• [What you need to do]
**1)** From the eLearning passage, extract the text from "Build What You" up to and including "students in mind.".
**2)** According to the eLearning passage, what does YAGNI stand for?

• [Supplied passage]
= = = = = = =
While it’s important to have a plan, be careful to not spend too much time or effort trying to forecast or even build to where things might go three or five years into the future (the pandemic made this abundantly clear). More often than not, this will result in efforts wasted on preparing for scenarios that never materialize. Or worse, it inadvertently makes it more difficult to adapt to the unknown (and unexpected) need that reveals itself tomorrow.
Focusing too heavily on tomorrow’s panacea and what you may need when you get there takes resources away from what may benefit the system today. In the software development world this is referred to as premature optimization – spending effort making something better that really isn’t even yet used. Or, put in a more cryptic, but much more succinct way: YAGNI (“You Aren’t Going to Need It”).
How do you know what works, what doesn’t, where students are having trouble, and where you should focus efforts? Just like everything else, track and measure it.
Track What’s Working in Your eLearning Program and Focus on the Trouble Spots
Keeping track of how quickly and easily consumers are moving through your material is invaluable for reducing the content development and maintenance feedback loop. It informs all future platform decisions and flags areas of interest for content modifications.
With that data, keep an active eye out for trouble spots. For example, create a graph showing students’ starts against completions at various checkpoints throughout your materials. These graphs will naturally show an exponential decay – more students always start something than ultimately finish it. However, if many students get through the first checkpoint, but very few get through the second, then that’s a cliff. There’s a problem between checkpoints one and two.
From there, perform some introspection. Did the material suddenly get too difficult? Did the first section fail to convey all of the necessary information? Did the terminology change? Were there incorrect assumptions made?
While harsh, this could be the point at which students aren’t recognizing value for their efforts. Perhaps this area contains the breaking point when they’re getting confused, frustrated, or just altogether leaving.
These analytics may point toward other, non-content issues as well. Perhaps a new type of question or interaction is used which is confusing and impeding progress. This area may have a technical problem which is broken on some devices.
Collecting data (even strictly anonymous data) about how students are consuming and progressing removes much of the guessing game. It may even highlight problems you didn’t know that you had. Either way, this data is necessary both for making informed decisions and later validating those changes being made. Each step improves the content, the platform providing it, and ultimately your student’s success.
Build What You Need Today
The fundamental goal, whether you’re building to educate or to train, is to effectively deliver new information as easily as is possible. At each step, it’s vitally important to keep your students in mind.
Every word written, every feature added, every button click required should be considered against whether or not it fills a missing need, improves students’ experiences, or enhances desired outcomes. Resist the urge to add features only because other platforms do it. They may have very different goals than you. And try not to spend too much time focusing on a future that may never come to fruition.
Create the best content and delivery system that you reasonably can for the audience that you have today. Continually observe and iterate to make small, measurable steps toward improving each day. If you made the end user – the student – the focus of each measurable step forward, you’re bound to produce a powerful learning tool.
= = = = = = =
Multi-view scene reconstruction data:
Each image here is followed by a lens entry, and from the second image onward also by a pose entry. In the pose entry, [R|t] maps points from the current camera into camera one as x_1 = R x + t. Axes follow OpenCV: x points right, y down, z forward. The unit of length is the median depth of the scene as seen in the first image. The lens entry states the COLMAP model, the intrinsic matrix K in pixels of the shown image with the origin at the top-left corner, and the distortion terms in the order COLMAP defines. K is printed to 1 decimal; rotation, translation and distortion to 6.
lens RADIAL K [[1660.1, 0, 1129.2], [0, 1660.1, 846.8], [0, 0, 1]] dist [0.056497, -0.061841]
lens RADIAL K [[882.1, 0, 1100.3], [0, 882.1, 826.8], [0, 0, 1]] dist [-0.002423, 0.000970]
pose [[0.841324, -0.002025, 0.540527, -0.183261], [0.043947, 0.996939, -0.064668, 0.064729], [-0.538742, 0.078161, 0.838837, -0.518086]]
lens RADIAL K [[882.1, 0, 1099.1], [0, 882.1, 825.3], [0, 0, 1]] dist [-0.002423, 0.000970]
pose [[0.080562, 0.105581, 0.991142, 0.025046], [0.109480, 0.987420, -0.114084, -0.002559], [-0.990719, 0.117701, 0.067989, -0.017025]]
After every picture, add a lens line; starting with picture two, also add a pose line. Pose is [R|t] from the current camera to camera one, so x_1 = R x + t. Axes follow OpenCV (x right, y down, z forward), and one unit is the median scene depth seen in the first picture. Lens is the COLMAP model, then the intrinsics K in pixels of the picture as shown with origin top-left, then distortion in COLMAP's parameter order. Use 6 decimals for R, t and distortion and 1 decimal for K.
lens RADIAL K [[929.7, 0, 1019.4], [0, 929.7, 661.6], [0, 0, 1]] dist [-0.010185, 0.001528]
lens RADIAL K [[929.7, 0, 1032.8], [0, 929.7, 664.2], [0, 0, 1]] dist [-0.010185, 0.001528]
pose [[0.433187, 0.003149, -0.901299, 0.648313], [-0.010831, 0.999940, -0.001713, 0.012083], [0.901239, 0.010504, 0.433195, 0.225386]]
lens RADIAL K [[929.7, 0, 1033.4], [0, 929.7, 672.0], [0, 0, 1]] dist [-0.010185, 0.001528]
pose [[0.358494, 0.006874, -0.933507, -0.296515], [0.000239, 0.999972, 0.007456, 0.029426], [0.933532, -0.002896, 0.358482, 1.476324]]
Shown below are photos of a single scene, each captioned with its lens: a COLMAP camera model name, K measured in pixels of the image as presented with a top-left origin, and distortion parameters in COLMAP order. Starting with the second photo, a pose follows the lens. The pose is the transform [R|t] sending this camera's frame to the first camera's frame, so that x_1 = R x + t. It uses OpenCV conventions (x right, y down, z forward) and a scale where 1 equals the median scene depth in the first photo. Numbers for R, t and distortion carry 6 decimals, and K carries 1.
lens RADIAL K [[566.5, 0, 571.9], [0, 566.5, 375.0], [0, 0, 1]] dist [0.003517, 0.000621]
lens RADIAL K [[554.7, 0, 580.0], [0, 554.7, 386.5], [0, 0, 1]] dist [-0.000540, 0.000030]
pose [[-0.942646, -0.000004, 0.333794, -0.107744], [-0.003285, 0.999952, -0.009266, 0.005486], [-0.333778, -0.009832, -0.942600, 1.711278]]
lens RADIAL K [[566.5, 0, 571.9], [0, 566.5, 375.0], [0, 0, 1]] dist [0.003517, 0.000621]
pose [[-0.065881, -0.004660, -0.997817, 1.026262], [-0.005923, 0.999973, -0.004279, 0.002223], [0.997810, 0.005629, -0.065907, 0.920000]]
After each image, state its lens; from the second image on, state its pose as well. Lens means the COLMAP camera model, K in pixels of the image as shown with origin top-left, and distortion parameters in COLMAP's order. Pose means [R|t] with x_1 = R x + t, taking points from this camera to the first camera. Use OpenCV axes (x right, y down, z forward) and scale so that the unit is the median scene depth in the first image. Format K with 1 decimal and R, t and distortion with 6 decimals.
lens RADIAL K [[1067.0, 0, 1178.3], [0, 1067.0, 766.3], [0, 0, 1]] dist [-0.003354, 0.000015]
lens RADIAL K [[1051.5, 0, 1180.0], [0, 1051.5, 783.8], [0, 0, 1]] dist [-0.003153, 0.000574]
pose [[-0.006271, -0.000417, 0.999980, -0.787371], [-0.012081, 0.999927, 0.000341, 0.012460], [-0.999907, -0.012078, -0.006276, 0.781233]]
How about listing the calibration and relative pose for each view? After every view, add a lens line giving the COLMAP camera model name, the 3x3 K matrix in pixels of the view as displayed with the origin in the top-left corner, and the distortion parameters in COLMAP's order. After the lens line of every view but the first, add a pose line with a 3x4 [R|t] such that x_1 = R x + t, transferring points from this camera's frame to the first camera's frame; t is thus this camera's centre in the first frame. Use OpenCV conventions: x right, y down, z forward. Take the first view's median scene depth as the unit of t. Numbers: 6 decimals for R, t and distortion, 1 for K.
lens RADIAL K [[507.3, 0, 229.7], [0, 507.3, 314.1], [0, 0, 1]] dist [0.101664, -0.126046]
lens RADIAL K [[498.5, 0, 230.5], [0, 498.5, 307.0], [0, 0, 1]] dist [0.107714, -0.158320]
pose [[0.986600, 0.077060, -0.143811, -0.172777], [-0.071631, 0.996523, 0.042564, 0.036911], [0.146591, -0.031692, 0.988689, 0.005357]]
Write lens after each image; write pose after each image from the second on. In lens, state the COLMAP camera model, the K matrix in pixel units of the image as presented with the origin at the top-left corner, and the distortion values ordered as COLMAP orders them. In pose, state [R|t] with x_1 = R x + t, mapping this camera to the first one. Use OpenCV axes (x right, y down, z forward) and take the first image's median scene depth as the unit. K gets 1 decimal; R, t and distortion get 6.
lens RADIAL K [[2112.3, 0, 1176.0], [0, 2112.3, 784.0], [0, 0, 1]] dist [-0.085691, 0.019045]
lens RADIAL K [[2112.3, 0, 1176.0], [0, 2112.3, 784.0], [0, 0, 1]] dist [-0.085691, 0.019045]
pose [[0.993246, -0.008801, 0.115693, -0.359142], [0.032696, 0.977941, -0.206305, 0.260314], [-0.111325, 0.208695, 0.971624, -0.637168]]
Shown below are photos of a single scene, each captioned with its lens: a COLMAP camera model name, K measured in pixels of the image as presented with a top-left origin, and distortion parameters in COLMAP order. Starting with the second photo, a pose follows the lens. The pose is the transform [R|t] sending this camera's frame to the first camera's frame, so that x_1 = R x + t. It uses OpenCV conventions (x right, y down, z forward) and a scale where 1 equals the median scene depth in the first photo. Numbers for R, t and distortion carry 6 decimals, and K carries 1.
= = = = = = =
• [Responses to the exercise]
**1)**
Build What You Need Today
The fundamental goal, whether you’re building to educate or to train, is to effectively deliver new information as easily as is possible. At each step, it’s vitally important to keep your students in mind.

**2)** You Aren't Going to Need It